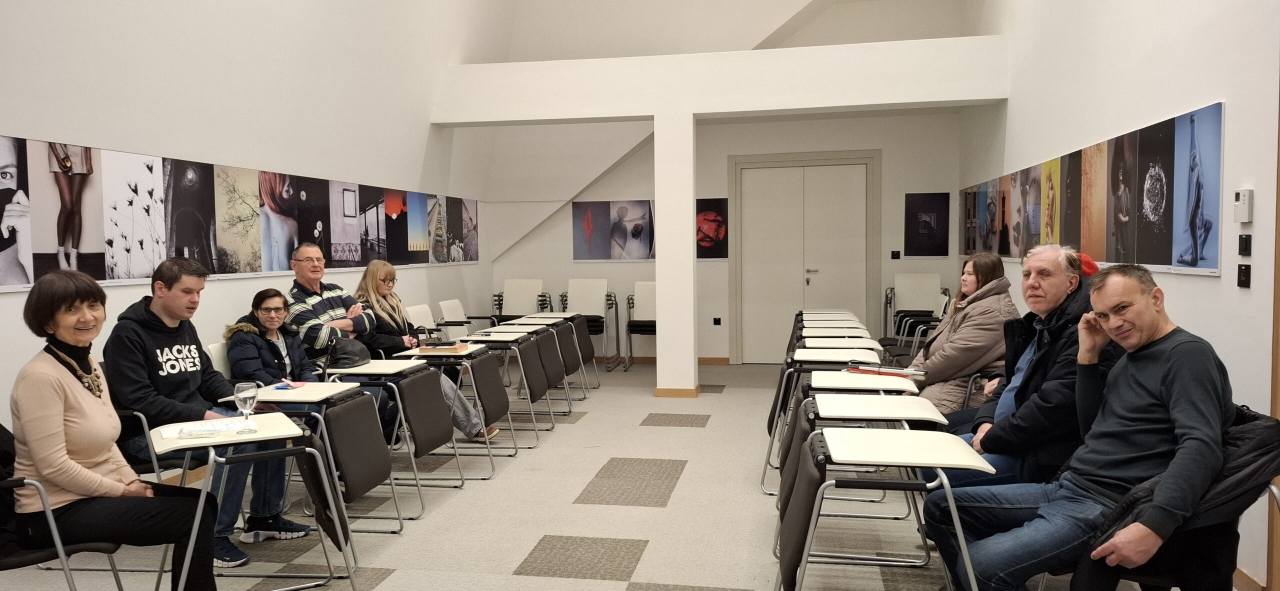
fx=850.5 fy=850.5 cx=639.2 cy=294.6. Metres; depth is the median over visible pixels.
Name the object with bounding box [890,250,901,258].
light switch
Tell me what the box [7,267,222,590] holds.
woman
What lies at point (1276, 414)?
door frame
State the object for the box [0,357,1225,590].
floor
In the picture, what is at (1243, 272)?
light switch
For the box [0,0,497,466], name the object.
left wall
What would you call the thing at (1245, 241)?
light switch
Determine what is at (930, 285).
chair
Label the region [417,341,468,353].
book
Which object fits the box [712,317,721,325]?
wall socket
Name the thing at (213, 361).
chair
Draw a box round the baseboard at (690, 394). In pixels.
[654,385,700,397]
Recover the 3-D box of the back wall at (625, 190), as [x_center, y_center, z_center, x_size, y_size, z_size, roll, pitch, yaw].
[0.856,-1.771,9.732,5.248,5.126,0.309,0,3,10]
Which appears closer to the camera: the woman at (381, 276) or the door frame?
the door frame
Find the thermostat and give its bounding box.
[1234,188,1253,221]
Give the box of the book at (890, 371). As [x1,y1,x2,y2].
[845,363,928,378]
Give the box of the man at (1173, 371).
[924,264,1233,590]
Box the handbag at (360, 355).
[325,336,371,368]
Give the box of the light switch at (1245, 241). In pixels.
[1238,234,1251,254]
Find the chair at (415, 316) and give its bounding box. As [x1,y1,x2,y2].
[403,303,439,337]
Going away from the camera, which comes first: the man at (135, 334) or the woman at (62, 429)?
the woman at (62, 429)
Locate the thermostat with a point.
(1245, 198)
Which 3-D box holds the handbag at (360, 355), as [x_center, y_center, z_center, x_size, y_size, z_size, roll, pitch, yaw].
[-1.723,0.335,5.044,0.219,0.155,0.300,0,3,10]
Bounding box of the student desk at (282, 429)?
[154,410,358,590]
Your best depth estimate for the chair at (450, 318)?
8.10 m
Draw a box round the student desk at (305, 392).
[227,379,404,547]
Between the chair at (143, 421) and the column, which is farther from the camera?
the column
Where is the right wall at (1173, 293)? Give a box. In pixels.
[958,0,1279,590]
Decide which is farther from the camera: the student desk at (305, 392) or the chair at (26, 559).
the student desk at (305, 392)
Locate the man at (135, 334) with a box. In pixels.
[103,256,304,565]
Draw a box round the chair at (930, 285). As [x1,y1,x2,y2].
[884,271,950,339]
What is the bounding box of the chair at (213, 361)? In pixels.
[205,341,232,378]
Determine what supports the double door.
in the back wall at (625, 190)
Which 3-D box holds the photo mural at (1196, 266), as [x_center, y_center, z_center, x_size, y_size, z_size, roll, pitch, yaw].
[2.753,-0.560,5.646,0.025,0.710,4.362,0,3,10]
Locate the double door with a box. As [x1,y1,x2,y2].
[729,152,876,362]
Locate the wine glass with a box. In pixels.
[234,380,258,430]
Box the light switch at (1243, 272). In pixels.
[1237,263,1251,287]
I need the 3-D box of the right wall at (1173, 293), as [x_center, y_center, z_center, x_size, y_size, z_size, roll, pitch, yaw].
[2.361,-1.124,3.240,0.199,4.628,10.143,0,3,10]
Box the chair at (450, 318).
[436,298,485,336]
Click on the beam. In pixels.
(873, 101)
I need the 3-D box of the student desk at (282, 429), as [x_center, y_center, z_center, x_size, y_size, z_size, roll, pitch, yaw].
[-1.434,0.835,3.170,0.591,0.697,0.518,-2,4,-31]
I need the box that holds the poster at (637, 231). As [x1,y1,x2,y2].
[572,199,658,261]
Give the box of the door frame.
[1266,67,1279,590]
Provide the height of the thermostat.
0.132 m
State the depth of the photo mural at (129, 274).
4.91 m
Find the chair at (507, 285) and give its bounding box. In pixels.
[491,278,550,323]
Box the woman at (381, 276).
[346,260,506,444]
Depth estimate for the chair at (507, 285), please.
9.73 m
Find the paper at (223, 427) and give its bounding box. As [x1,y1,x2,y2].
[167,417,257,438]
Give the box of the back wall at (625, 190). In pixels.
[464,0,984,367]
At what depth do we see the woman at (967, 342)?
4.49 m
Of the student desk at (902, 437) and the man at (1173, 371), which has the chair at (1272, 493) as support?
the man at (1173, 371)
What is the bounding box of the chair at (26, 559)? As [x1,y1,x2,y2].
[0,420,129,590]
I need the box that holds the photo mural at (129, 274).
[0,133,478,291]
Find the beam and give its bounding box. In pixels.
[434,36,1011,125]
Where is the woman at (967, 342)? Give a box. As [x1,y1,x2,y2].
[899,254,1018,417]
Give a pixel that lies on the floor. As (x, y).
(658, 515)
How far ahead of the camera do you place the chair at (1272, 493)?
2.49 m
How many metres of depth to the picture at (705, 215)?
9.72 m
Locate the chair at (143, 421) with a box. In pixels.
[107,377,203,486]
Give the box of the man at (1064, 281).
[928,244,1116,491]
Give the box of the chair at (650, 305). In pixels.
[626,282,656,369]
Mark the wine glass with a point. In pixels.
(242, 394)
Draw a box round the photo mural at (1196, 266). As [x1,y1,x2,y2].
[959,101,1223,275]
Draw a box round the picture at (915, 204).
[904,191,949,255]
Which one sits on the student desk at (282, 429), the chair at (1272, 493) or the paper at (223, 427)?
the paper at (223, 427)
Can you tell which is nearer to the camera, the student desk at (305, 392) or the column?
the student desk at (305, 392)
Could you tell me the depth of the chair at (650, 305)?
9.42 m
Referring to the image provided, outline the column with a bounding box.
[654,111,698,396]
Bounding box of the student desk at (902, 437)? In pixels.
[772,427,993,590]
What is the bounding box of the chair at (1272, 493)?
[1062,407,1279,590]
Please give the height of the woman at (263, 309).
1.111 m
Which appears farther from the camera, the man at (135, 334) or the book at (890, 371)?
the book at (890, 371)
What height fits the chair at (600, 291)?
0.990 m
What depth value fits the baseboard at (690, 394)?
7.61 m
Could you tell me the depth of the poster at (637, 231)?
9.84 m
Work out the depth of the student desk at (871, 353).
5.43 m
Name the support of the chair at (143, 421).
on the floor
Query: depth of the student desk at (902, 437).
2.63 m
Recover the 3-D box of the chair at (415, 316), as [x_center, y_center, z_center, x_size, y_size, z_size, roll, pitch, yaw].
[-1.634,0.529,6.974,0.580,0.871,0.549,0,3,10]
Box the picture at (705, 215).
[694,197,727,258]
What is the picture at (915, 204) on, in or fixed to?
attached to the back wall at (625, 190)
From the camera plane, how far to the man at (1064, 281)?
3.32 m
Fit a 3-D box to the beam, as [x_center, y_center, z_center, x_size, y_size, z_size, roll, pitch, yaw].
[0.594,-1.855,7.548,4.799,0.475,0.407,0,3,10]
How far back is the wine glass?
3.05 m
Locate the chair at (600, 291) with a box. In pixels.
==
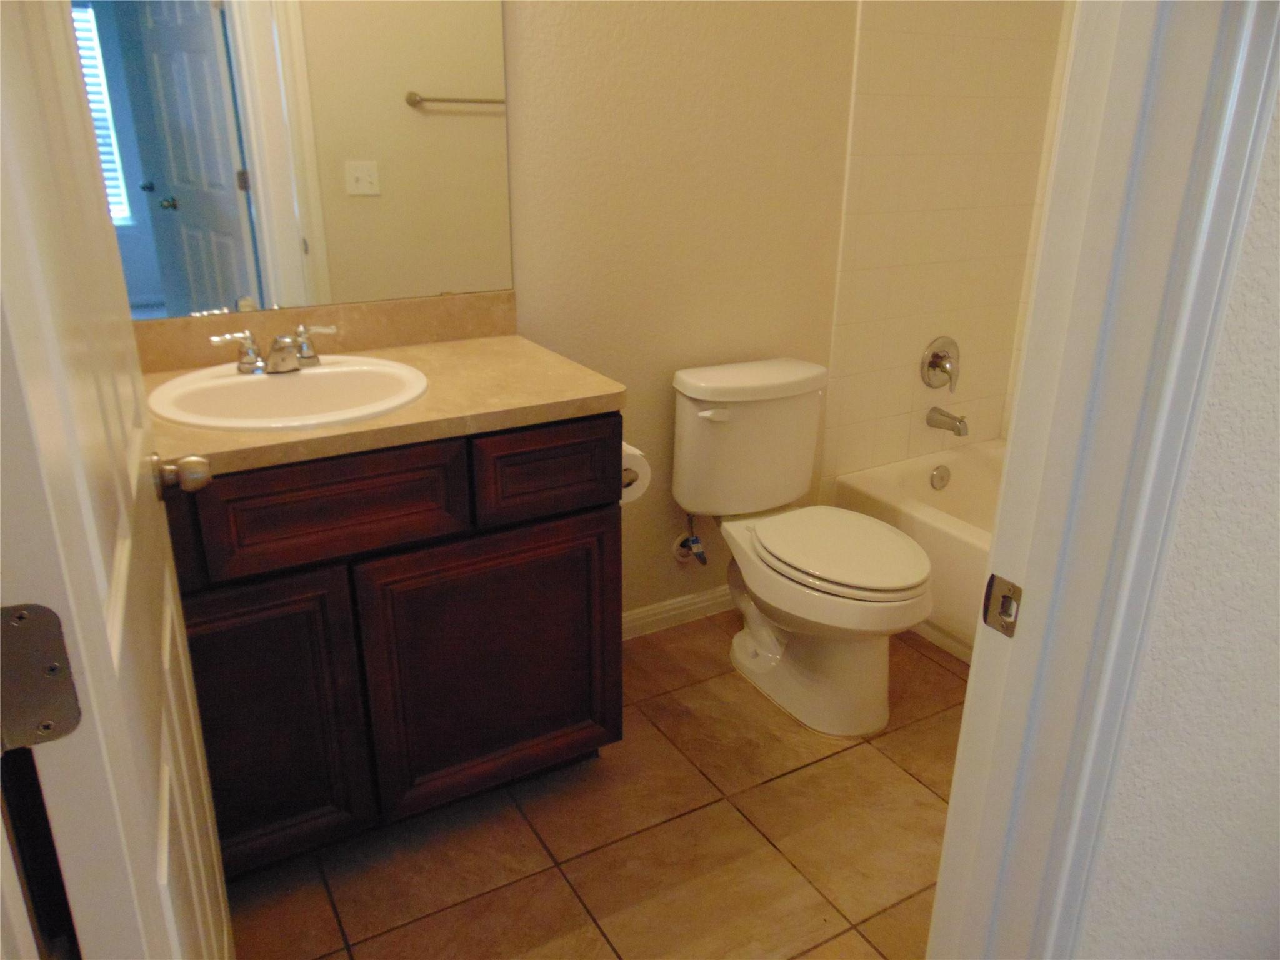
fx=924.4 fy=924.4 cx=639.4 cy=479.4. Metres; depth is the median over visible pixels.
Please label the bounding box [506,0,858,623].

◆ PROBLEM TO SOLVE ◆
Say how many lines of the material above include the word "median", giving the number alone.

◆ RESPONSE FOR THIS EXERCISE ◆
2